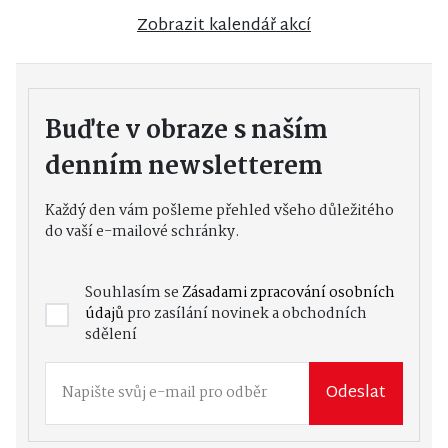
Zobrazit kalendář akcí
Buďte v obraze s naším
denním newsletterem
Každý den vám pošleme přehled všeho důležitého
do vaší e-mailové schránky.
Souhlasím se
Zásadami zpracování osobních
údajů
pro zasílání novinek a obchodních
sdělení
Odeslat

★ ★ ★

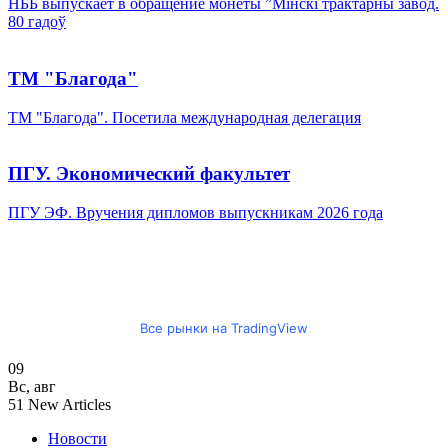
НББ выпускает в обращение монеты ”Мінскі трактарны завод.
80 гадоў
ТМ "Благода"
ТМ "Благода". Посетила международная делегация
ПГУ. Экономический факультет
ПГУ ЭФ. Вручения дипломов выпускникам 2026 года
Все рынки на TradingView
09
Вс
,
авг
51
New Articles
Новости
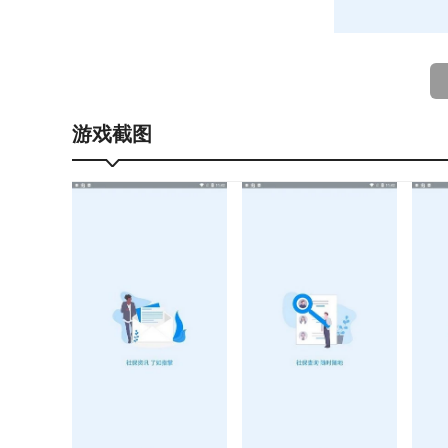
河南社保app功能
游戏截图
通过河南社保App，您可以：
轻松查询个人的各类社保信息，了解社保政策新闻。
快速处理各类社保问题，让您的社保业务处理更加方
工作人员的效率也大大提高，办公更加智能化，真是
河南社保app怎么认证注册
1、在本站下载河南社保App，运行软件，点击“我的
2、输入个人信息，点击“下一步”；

★ ★ ★

Instruction: Scan the data above for the string "Благода". Copy every line in which it appears.

Result of the task:
ТМ "Благода"
ТМ "Благода". Посетила международная делегация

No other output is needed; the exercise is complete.